Boğaziçi Üniversitesi Kandilli Rasathanesi'nde yapılan incelemelere göre, Marmara Denizi’ndeki depremin derinliği 10 kilometre olarak ölçülmüştür. İlk anlarda halk arasında panic ve belirsizlik hissedilirken, resmi makamlardan yapılan açıklamalar, herhangi bir can veya mal kaybı olmadığını bildirdi. Özellikle İstanbul’un Anadolu yakasında hissedilen bu deprem, büyük bir kitle tarafından duyuldu ve sosyal medya platformlarında kısa sürede yayıldı. Bu durum, bölgedeki güncel depremlere karşı duyulan endişeyi bir kez daha ön plana çıkardı.

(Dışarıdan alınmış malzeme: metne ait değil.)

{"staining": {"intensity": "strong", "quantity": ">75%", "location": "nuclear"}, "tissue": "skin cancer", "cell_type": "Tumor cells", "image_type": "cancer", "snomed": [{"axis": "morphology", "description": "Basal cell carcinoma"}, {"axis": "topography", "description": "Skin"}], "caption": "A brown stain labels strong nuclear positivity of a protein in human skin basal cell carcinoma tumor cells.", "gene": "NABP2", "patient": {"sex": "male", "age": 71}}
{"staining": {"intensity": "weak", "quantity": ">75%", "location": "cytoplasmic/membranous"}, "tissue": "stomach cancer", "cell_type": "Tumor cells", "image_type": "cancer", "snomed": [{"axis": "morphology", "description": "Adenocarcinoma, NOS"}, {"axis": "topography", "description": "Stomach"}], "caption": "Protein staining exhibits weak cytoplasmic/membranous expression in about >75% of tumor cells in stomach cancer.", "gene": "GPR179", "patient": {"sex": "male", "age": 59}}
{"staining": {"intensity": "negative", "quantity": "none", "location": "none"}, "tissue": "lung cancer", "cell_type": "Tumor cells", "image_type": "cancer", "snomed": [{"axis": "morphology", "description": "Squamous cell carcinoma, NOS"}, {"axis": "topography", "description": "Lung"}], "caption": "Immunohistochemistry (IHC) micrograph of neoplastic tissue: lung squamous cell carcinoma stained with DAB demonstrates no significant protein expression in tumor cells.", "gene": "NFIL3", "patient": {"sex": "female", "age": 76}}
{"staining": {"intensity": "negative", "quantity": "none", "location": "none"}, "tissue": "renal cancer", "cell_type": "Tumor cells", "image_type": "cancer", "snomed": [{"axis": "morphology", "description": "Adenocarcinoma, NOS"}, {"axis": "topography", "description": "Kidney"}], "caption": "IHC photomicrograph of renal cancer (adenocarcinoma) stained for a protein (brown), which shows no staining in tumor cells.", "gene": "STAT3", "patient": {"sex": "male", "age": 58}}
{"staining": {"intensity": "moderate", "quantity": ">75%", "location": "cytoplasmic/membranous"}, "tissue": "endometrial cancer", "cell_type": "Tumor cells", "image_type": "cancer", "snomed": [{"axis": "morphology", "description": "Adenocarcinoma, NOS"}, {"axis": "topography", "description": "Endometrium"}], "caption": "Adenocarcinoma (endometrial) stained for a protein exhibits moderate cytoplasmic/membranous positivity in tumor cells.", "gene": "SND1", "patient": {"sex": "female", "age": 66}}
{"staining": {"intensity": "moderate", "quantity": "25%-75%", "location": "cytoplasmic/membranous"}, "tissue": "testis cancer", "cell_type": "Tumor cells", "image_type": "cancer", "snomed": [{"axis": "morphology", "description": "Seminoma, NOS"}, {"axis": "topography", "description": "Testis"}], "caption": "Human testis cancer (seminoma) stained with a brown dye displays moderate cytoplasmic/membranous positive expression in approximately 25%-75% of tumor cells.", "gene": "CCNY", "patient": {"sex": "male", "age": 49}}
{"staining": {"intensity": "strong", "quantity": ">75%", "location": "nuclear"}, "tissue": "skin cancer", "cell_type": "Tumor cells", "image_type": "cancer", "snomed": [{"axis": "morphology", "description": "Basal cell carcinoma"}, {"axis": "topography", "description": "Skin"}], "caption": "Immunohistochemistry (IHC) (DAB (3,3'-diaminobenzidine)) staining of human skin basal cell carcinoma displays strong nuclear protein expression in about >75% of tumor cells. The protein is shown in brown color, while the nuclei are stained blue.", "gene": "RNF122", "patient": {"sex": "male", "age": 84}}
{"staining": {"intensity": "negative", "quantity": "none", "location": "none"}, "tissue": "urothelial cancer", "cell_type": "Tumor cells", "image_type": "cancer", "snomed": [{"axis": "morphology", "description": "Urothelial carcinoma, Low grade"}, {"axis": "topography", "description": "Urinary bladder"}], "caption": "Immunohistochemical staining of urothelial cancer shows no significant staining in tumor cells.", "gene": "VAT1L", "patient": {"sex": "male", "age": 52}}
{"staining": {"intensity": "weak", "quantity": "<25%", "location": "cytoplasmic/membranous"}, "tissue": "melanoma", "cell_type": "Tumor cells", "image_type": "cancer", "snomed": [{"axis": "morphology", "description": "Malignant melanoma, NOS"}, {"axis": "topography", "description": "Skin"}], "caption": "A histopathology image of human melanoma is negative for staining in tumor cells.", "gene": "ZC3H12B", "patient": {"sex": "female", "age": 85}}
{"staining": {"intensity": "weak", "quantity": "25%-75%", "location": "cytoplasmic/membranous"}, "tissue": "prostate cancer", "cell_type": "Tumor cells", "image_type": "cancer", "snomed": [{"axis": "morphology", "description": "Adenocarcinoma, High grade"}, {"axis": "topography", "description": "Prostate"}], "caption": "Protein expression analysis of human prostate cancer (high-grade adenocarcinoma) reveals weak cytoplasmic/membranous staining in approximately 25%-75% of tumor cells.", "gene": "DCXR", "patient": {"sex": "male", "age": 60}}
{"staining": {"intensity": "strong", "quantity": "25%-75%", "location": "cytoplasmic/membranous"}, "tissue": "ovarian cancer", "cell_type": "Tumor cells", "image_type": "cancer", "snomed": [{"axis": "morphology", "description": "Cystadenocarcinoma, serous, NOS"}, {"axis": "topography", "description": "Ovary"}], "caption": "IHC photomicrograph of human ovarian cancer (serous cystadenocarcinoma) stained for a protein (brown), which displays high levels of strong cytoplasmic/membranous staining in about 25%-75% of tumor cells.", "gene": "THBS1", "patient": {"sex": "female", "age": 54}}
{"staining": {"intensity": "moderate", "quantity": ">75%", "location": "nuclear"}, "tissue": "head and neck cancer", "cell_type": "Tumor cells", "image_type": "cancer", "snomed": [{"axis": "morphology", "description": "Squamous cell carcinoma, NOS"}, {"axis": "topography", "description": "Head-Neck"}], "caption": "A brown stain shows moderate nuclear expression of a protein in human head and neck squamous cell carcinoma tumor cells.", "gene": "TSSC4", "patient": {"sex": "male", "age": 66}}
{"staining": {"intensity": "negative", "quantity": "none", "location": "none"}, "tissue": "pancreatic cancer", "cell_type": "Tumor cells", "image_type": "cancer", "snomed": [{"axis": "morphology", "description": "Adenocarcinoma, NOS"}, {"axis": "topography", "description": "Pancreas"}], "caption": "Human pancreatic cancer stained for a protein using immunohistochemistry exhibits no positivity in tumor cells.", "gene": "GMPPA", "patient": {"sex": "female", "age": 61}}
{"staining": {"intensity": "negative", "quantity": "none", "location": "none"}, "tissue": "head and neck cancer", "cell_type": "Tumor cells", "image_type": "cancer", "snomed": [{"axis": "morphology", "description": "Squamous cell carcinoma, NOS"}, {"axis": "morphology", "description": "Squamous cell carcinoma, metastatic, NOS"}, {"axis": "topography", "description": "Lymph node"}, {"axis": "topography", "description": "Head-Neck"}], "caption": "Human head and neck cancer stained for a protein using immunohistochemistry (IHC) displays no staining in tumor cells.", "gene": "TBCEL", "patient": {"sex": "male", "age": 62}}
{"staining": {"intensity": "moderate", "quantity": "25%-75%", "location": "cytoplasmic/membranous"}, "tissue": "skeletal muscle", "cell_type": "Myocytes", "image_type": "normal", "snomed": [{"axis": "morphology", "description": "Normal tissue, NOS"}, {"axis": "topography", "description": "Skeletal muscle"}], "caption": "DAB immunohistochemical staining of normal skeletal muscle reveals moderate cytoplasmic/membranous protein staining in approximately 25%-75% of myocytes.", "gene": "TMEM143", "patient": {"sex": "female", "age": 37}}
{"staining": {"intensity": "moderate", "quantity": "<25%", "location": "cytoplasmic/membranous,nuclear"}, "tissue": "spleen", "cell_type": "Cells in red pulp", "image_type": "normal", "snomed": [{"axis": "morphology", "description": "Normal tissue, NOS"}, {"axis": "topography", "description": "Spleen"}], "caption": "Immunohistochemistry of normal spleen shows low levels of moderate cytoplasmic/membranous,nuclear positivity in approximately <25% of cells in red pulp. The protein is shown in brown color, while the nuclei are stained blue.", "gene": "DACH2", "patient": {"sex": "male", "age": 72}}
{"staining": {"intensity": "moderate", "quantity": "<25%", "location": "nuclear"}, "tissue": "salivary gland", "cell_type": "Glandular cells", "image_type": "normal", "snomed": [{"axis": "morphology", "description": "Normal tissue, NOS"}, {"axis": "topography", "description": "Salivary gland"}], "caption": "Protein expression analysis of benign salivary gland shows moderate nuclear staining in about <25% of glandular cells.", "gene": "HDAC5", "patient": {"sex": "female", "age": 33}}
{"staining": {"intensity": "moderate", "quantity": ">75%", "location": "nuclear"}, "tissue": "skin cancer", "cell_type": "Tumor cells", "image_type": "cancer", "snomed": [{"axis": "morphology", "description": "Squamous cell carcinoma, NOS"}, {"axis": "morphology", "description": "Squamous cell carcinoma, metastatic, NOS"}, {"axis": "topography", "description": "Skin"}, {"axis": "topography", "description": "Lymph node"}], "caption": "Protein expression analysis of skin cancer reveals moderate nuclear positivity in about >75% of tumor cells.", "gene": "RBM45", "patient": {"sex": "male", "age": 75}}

Marmara Denizi, Türkiye'nin en riskli deprem bölgelerinden biri olarak kabul edilmektedir. Uzmanlar, bu bölgedeki depremlerin büyük çoğunluğunun, Kuzey Anadolu Fay Hattı gibi aktif fay hatlarının varlığından kaynaklandığını belirtmektedir. Geçmişte yaşanan büyük depremler, 1999 İzmit depremi gibi, birçok insanın hayatını etkileyen felaketlere yol açmıştır. Bu nedenle, her deprem sonrası hazırlıkların gözden geçirilmesi, yapıların güvenlik standartlarına uygunluğunun denetlenmesi kritik öneme sahiptir.
Yerel yönetimler, son yıllarda depreme karşı alınacak tedbirler konusunda çeşitli kampanyalar başlatmış olup, bu kampanyalar aracılığıyla halkın bilinçlendirilmesi hedeflenmektedir. Acil durum planları, afet tatbikatları ve yapısal güçlendirme projeleri, şehirlerin depreme dayanıklı hale getirilmesi için uygulanacak yöntemler arasında yer almaktadır. Oluşabilecek herhangi bir acil durumda, kurtarma ekiplerinin hızlıca müdahale edebilmesi ve halkın güvenliğinin sağlanması için hazırlık süreçlerinin etkin bir şekilde yürütülmesi gerekmektedir.
Sonuç olarak, Marmara Denizi’nde meydana gelen 3 büyüklüğündeki deprem, bölgedeki deprem hazırlıklarının ve halkın farkındalığının artmasına vesile olmalıdır. Deprem gibi doğal afetler, her ne kadar tahmin edilemez olsa da, hazırlıklarımızı en üst seviyede tutarak, bu tür durumların etkilerini en az seviyeye indirebiliriz. Yerin hareketliliğinin bir gerçeği olduğunu göz önünde bulundurursak, ilerleyen dönemlerde daha büyük depremlerle karşılaşma olasılığının yüksek olduğu bilinciyle yaşamak, hayatımızın bir parçası olmalıdır.